> _TRECHO DA PÁGINA_
Fome e desigualdade social no século XXI

Enviada em 14/06/2020

Com a ascendência do sistema econômico capitalista, não qual se baseia na acumulação de renda e na propriedade privada, percebe-se um crescente aumento na desigualdade social. Nesse sentido, a fome se torna uma consequência dessa mazela social. Dessa forma, verifica-se como é fundamental investir em políticas públicas para amenizar essa desigualdade.

Sabe-se que, o capitalismo faz com que o dinheiro seja uma ferramenta para atrair ainda mais a riqueza, ou seja, o rico retém grande parcela do capital. Em virtude disso, as pessoas desprovidas desse recurso entram cada vez mais na linha da pobreza. Para exemplificar o supracitado, cita-se o “Coeficiente de Gini”, em que mede o índice de desigualdade social, segundo ele, o Brasil teve um aumento de 13,5% nesse padrão no ano de 2019. Isso demostra que, a diferença de classe e de qualidade de vida cresce em sua disparidade a cada ano que passa.

Ademais, é importante salientar a principal consequência desse fenômeno: a fome. Por conseguinte, sabe-se o que caracteriza essa ocorrência é o fato da alimentação que o indivíduo consome não ser suficiente para os gastos energéticos diários. Em virtude disso, fala-se da obra “O Quinze” de Raquel Queiroz, em que aborda a miséria e a fome que a população nordestina enfrentou em 1915. Entretanto, após um século os casos de óbitos e desnutrição se encontram alarmantes. Mesmo que a pobreza seja um dos principais problemas, o abandono estatal se faz precursor desse fenômeno enraizado.

Em suma, combater a fome é um complexo desafio hodierno. Para isso, o Estado como responsável de promover o bem estar social, distribuição de renda, bem como a prestação de serviços deve fornecer assistência as pessoas que fazem parte da pobreza extrema. Essa ação deve ocorrer através de oferta de possibilidades para que o cidadão tenha alternativa de se auto-sustentar, por meio de um trabalho e através redistribuição de renda. A fim de amenizar o índice de miséria e a fome. Só assim, o Brasil torna-se-á uma nação com mais igualdade social e com menos subnutrição.

> _TAREFA 1_
Edite o texto sobre fome e desigualdade social, reproduzindo tudo desde "Em suma, combater" até "com menos subnutrição.", com "Estado" trocado por "poder público".
> _TAREFA 2_
No texto sobre fome e desigualdade social, resuma em forma de lista o parágrafo que começa com "Sabe-se que, o capitalismo", mantendo seus fatos principais.
> _TAREFA 3_
Segundo o texto sobre fome e desigualdade social, qual obra aborda a miséria e a fome enfrentadas pela população nordestina em 1915?
As linhas que vêm depois deste texto não são necessárias.

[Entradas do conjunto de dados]

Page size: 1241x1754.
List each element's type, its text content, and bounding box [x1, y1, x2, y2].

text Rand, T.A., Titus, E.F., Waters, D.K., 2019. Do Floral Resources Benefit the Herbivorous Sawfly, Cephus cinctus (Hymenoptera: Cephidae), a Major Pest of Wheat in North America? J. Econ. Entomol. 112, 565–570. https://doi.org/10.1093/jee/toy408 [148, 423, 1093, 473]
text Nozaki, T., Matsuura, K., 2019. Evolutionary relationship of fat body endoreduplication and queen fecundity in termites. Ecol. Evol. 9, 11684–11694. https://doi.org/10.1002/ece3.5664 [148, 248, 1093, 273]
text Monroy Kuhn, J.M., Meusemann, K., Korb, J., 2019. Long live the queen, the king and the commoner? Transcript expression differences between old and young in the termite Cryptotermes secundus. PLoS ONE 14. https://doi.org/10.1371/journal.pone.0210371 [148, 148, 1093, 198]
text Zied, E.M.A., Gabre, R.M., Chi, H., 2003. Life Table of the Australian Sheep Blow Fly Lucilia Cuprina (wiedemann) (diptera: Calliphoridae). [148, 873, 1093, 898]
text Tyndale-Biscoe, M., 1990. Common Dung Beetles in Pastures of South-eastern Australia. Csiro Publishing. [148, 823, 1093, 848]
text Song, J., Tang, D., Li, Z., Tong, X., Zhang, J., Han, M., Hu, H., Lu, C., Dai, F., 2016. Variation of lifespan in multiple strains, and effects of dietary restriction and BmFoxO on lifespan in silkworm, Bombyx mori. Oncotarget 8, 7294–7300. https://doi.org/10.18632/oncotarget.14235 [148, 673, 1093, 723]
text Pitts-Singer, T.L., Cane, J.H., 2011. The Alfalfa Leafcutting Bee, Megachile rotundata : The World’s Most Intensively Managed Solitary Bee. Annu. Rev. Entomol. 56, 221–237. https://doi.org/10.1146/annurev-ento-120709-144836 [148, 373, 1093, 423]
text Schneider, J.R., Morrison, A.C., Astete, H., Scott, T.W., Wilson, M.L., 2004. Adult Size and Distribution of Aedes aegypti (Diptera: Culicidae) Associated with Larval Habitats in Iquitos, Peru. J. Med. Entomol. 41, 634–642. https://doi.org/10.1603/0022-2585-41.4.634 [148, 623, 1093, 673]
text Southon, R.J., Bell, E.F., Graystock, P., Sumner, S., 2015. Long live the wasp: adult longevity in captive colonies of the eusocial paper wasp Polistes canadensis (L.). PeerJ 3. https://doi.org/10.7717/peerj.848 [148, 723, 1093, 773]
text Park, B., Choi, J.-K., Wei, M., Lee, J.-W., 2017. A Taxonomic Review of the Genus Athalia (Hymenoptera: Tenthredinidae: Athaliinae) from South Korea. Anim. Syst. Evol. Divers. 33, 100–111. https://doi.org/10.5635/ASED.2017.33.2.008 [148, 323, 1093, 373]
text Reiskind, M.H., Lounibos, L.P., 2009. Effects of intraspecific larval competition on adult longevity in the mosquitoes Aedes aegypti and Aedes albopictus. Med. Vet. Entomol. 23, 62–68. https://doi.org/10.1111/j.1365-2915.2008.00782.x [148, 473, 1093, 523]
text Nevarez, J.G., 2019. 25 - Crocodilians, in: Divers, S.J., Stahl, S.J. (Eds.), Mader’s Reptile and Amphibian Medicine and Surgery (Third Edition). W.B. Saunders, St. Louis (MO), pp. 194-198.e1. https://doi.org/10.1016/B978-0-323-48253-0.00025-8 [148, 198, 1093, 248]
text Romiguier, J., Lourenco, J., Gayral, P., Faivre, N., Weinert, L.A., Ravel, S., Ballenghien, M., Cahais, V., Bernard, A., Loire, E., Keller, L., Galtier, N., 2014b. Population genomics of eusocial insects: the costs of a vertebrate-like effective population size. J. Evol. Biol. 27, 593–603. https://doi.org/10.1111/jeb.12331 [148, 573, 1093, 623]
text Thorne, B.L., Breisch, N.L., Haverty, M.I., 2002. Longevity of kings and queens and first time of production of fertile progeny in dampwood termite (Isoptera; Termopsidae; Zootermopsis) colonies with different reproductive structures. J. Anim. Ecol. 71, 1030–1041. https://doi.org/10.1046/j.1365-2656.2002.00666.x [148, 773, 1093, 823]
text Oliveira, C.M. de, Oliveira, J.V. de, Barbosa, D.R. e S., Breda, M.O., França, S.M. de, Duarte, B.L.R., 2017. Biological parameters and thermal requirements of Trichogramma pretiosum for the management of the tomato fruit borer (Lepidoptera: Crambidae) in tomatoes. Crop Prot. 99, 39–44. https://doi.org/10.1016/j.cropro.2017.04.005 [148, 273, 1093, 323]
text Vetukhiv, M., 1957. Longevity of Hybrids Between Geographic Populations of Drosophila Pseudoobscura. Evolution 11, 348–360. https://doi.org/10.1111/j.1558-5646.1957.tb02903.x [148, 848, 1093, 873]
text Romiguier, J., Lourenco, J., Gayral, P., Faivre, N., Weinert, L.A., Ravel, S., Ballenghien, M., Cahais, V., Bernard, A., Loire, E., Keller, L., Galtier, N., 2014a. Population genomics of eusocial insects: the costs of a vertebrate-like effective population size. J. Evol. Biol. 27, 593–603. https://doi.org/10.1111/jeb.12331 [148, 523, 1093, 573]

> _SOLUÇÃO 1_
Em suma, combater a fome é um complexo desafio hodierno. Para isso, o poder público como responsável de promover o bem estar social, distribuição de renda, bem como a prestação de serviços deve fornecer assistência as pessoas que fazem parte da pobreza extrema. Essa ação deve ocorrer através de oferta de possibilidades para que o cidadão tenha alternativa de se auto-sustentar, por meio de um trabalho e através redistribuição de renda. A fim de amenizar o índice de miséria e a fome. Só assim, o Brasil torna-se-á uma nação com mais igualdade social e com menos subnutrição.

> _SOLUÇÃO 2_
- O capitalismo faz do dinheiro uma ferramenta para atrair mais riqueza, e o rico retém grande parcela do capital.
- Com isso, as pessoas sem esse recurso entram cada vez mais na linha da pobreza.
- O "Coeficiente de Gini" mede o índice de desigualdade social, e segundo ele o Brasil teve um aumento de 13,5% nesse padrão em 2019.
- Isso mostra que a diferença de classe e de qualidade de vida aumenta a cada ano.

> _SOLUÇÃO 3_
A obra "O Quinze", de Raquel Queiroz.